Você pega o celular para responder uma mensagem e, quando percebe, já perdeu quase uma hora entre vídeos, notificações e diferentes aplicativos.

Esse comportamento não acontece apenas por falta de disciplina. As plataformas utilizam recursos como rolagem infinita, reprodução automática, curtidas e recomendações personalizadas para manter a atenção do usuário pelo maior tempo possível.

O problema começa quando a pessoa perde o controle e passa a sacrificar o sono, as responsabilidades, a concentração e até os momentos de convivência.

Quando o hábito vira sinal de alerta

O tempo de tela, sozinho, não define dependência. Os principais sinais aparecem quando a pessoa tenta reduzir o uso e não consegue, abre aplicativos automaticamente, adia tarefas, sente ansiedade ao ficar desconectada ou perde horas de sono.

Também merece atenção o uso constante das redes para fugir do tédio, da solidão, da tristeza ou das preocupações.

Entre os jovens, o risco pode ser maior. Crianças e adolescentes estão em uma fase de construção da identidade e são mais sensíveis à aprovação social, às comparações e ao número de curtidas e seguidores.

Sono e atenção são afetados

O período antes de dormir costuma ser um dos mais prejudicados. O “só mais um vídeo” pode adiar o sono por horas, enquanto mensagens, discussões e notificações mantêm o cérebro em estado de alerta.

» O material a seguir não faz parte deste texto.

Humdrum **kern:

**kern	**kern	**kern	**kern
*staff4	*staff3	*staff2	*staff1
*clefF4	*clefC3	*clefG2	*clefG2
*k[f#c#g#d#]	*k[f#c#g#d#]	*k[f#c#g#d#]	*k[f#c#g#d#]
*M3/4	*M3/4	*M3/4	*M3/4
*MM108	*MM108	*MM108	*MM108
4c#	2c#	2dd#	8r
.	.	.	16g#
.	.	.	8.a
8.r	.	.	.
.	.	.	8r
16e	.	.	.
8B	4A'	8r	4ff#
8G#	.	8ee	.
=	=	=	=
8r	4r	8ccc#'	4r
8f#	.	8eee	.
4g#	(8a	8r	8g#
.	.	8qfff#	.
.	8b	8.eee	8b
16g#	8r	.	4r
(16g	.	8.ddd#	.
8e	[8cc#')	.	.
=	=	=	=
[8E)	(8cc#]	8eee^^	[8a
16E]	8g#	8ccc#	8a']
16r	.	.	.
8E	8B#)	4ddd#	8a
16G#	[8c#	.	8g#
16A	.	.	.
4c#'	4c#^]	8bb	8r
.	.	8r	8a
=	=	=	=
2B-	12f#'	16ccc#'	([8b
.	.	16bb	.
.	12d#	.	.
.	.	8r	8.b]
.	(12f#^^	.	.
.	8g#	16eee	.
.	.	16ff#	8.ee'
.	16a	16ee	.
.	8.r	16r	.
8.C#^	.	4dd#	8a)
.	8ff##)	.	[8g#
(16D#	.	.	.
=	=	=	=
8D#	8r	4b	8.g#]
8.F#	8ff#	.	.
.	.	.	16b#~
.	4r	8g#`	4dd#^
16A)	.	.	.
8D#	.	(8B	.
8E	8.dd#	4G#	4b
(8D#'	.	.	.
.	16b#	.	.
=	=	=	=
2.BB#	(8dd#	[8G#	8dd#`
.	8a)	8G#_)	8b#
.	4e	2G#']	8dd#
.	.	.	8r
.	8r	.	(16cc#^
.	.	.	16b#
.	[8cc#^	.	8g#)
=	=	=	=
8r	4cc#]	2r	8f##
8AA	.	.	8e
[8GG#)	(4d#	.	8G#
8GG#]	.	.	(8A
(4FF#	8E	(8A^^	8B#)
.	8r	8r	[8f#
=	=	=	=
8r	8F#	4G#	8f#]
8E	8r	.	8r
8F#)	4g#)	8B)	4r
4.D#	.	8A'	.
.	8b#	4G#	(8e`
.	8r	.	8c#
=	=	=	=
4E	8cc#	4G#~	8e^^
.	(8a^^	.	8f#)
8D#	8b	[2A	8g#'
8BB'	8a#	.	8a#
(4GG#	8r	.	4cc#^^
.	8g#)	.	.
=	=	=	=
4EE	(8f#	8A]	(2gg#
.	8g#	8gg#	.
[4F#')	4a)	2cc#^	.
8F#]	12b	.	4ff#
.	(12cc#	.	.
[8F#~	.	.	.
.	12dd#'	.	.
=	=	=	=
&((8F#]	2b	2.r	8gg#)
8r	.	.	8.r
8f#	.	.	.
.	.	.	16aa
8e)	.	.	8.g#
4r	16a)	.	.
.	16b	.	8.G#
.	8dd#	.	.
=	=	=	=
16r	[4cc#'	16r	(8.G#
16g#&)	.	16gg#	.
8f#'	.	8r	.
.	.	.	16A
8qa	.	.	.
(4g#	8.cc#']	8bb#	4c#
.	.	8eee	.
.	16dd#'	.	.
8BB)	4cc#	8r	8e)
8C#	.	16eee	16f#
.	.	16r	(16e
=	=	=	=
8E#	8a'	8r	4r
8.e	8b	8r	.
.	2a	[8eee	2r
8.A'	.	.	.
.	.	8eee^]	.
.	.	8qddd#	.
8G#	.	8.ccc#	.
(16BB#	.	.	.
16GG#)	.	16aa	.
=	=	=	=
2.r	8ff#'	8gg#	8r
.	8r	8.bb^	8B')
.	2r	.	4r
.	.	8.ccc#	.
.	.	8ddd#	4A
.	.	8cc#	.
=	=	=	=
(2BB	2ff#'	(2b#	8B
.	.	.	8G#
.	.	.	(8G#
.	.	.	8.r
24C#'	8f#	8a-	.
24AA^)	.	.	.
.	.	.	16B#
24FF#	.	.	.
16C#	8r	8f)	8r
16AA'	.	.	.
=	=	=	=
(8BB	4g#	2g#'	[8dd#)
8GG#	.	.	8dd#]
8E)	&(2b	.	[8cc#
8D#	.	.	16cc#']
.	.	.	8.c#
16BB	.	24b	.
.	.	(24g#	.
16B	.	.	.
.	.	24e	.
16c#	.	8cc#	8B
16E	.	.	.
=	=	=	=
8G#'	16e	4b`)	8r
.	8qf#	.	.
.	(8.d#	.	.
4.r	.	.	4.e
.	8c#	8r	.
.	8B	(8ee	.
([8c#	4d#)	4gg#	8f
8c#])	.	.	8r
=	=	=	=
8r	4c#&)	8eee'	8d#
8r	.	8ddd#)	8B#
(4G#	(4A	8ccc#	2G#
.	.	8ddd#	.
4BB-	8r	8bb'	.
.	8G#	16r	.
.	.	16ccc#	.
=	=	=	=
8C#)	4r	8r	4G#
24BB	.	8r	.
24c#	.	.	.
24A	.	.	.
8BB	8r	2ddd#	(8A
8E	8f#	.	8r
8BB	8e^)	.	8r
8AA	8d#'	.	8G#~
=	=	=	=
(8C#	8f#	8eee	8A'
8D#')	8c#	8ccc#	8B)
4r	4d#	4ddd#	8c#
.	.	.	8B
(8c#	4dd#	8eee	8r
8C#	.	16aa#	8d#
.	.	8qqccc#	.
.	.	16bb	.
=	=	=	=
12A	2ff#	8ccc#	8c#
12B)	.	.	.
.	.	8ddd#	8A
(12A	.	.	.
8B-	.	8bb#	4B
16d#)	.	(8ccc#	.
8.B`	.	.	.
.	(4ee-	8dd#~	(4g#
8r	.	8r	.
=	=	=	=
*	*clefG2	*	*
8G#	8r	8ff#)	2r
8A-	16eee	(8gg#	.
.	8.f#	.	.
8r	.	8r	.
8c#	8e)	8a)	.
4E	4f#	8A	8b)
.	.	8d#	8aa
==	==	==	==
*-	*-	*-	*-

As redes também ocupam os pequenos momentos de silêncio. Filas, refeições e intervalos passam a ser preenchidos pelo celular, dificultando atividades que exigem paciência e concentração.

Como recuperar o controle

A solução não precisa ser abandonar completamente a internet. Algumas mudanças simples podem reduzir o uso automático:

  • desativar notificações desnecessárias;
  • retirar os aplicativos da tela inicial;
  • definir horários específicos para acessar as redes;
  • evitar o celular ao acordar e antes de dormir;
  • deixar o aparelho longe da cama;
  • substituir parte do tempo de tela por leitura, exercícios e encontros presenciais.

Antes de abrir um aplicativo, vale fazer uma pergunta: estou buscando algo específico ou apenas tentando escapar de uma emoção?

Quando procurar ajuda

O acompanhamento profissional é recomendado quando o uso das redes provoca sofrimento intenso, isolamento, crises de ansiedade, queda no desempenho ou incapacidade persistente de reduzir o tempo conectado.

No caso de crianças e adolescentes, apenas retirar o aparelho pode não resolver. Conversas, limites coerentes e o exemplo dos adultos costumam ser mais eficazes.

As redes podem informar, aproximar e divertir. O alerta surge quando deixam de ser uma ferramenta escolhida pelo usuário e passam a controlar seu tempo, seu sono e seu estado emocional.

Quando você abre o aplicativo, é uma escolha consciente ou o hábito já está escolhendo por você?